■ Problem to solve
Would you retype every record below exactly as written?

________________________

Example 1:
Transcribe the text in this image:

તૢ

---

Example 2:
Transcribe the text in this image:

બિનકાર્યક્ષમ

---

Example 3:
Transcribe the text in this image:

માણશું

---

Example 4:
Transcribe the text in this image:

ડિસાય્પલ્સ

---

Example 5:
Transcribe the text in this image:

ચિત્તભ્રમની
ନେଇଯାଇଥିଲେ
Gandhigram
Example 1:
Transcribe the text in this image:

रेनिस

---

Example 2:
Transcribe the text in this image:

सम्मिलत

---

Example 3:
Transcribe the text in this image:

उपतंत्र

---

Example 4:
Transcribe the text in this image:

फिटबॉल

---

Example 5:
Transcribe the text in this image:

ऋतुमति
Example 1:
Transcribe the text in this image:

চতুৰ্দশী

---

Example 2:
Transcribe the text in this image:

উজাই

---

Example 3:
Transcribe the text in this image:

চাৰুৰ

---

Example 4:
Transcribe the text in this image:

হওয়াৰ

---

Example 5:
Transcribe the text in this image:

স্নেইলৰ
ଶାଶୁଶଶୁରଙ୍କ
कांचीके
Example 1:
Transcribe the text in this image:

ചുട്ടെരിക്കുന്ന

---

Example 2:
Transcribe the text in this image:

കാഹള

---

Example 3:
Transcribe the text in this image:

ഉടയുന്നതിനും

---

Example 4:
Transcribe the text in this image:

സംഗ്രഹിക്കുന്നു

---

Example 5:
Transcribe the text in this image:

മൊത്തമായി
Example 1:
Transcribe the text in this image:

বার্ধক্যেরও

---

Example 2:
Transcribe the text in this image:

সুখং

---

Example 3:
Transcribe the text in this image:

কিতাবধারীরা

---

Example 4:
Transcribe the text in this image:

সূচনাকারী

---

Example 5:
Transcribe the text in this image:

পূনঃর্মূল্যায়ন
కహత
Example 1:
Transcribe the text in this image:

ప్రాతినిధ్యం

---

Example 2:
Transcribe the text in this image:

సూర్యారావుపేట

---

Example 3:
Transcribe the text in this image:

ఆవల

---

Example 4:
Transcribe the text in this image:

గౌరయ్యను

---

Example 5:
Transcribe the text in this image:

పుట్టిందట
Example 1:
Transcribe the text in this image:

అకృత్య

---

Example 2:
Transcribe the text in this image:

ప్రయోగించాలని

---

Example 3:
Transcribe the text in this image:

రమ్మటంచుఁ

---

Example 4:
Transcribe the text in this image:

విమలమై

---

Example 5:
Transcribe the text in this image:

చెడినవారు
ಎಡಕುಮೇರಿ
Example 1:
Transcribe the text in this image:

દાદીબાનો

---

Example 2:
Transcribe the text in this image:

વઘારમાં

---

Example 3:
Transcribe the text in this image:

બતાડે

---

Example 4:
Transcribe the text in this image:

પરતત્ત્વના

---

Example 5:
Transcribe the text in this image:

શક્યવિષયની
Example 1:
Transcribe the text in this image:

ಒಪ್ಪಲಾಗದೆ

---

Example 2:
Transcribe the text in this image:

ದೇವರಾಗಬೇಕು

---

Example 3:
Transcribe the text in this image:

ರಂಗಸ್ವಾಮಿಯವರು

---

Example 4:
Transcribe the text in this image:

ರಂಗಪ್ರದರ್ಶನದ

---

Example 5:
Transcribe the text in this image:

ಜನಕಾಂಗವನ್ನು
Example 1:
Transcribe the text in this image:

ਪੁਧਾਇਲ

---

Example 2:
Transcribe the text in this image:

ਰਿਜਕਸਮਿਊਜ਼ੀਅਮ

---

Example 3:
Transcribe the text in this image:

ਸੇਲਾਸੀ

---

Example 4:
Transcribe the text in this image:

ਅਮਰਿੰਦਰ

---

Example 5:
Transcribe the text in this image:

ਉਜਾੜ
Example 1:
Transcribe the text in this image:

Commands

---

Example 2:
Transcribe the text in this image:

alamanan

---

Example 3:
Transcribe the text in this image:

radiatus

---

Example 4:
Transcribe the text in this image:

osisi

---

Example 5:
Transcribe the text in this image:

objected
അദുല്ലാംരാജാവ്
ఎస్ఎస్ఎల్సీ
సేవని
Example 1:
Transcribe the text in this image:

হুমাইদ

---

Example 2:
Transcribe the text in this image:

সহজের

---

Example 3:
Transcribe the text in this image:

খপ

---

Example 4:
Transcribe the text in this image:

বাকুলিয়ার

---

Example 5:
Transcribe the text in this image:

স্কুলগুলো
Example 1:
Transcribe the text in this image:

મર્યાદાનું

________________________

■ Answer space
Example 1:
Transcribe the text in this image:

તૢ

---

Example 2:
Transcribe the text in this image:

બિનકાર્યક્ષમ

---

Example 3:
Transcribe the text in this image:

માણશું

---

Example 4:
Transcribe the text in this image:

ડિસાય્પલ્સ

---

Example 5:
Transcribe the text in this image:

ચિત્તભ્રમની
ନେଇଯାଇଥିଲେ
Gandhigram
Example 1:
Transcribe the text in this image:

रेनिस

---

Example 2:
Transcribe the text in this image:

सम्मिलत

---

Example 3:
Transcribe the text in this image:

उपतंत्र

---

Example 4:
Transcribe the text in this image:

फिटबॉल

---

Example 5:
Transcribe the text in this image:

ऋतुमति
Example 1:
Transcribe the text in this image:

চতুৰ্দশী

---

Example 2:
Transcribe the text in this image:

উজাই

---

Example 3:
Transcribe the text in this image:

চাৰুৰ

---

Example 4:
Transcribe the text in this image:

হওয়াৰ

---

Example 5:
Transcribe the text in this image:

স্নেইলৰ
ଶାଶୁଶଶୁରଙ୍କ
कांचीके
Example 1:
Transcribe the text in this image:

ചുട്ടെരിക്കുന്ന

---

Example 2:
Transcribe the text in this image:

കാഹള

---

Example 3:
Transcribe the text in this image:

ഉടയുന്നതിനും

---

Example 4:
Transcribe the text in this image:

സംഗ്രഹിക്കുന്നു

---

Example 5:
Transcribe the text in this image:

മൊത്തമായി
Example 1:
Transcribe the text in this image:

বার্ধক্যেরও

---

Example 2:
Transcribe the text in this image:

সুখং

---

Example 3:
Transcribe the text in this image:

কিতাবধারীরা

---

Example 4:
Transcribe the text in this image:

সূচনাকারী

---

Example 5:
Transcribe the text in this image:

পূনঃর্মূল্যায়ন
కహత
Example 1:
Transcribe the text in this image:

ప్రాతినిధ్యం

---

Example 2:
Transcribe the text in this image:

సూర్యారావుపేట

---

Example 3:
Transcribe the text in this image:

ఆవల

---

Example 4:
Transcribe the text in this image:

గౌరయ్యను

---

Example 5:
Transcribe the text in this image:

పుట్టిందట
Example 1:
Transcribe the text in this image:

అకృత్య

---

Example 2:
Transcribe the text in this image:

ప్రయోగించాలని

---

Example 3:
Transcribe the text in this image:

రమ్మటంచుఁ

---

Example 4:
Transcribe the text in this image:

విమలమై

---

Example 5:
Transcribe the text in this image:

చెడినవారు
ಎಡಕುಮೇರಿ
Example 1:
Transcribe the text in this image:

દાદીબાનો

---

Example 2:
Transcribe the text in this image:

વઘારમાં

---

Example 3:
Transcribe the text in this image:

બતાડે

---

Example 4:
Transcribe the text in this image:

પરતત્ત્વના

---

Example 5:
Transcribe the text in this image:

શક્યવિષયની
Example 1:
Transcribe the text in this image:

ಒಪ್ಪಲಾಗದೆ

---

Example 2:
Transcribe the text in this image:

ದೇವರಾಗಬೇಕು

---

Example 3:
Transcribe the text in this image:

ರಂಗಸ್ವಾಮಿಯವರು

---

Example 4:
Transcribe the text in this image:

ರಂಗಪ್ರದರ್ಶನದ

---

Example 5:
Transcribe the text in this image:

ಜನಕಾಂಗವನ್ನು
Example 1:
Transcribe the text in this image:

ਪੁਧਾਇਲ

---

Example 2:
Transcribe the text in this image:

ਰਿਜਕਸਮਿਊਜ਼ੀਅਮ

---

Example 3:
Transcribe the text in this image:

ਸੇਲਾਸੀ

---

Example 4:
Transcribe the text in this image:

ਅਮਰਿੰਦਰ

---

Example 5:
Transcribe the text in this image:

ਉਜਾੜ
Example 1:
Transcribe the text in this image:

Commands

---

Example 2:
Transcribe the text in this image:

alamanan

---

Example 3:
Transcribe the text in this image:

radiatus

---

Example 4:
Transcribe the text in this image:

osisi

---

Example 5:
Transcribe the text in this image:

objected
അദുല്ലാംരാജാവ്
ఎస్ఎస్ఎల్సీ
సేవని
Example 1:
Transcribe the text in this image:

হুমাইদ

---

Example 2:
Transcribe the text in this image:

সহজের

---

Example 3:
Transcribe the text in this image:

খপ

---

Example 4:
Transcribe the text in this image:

বাকুলিয়ার

---

Example 5:
Transcribe the text in this image:

স্কুলগুলো
Example 1:
Transcribe the text in this image:

મર્યાદાનું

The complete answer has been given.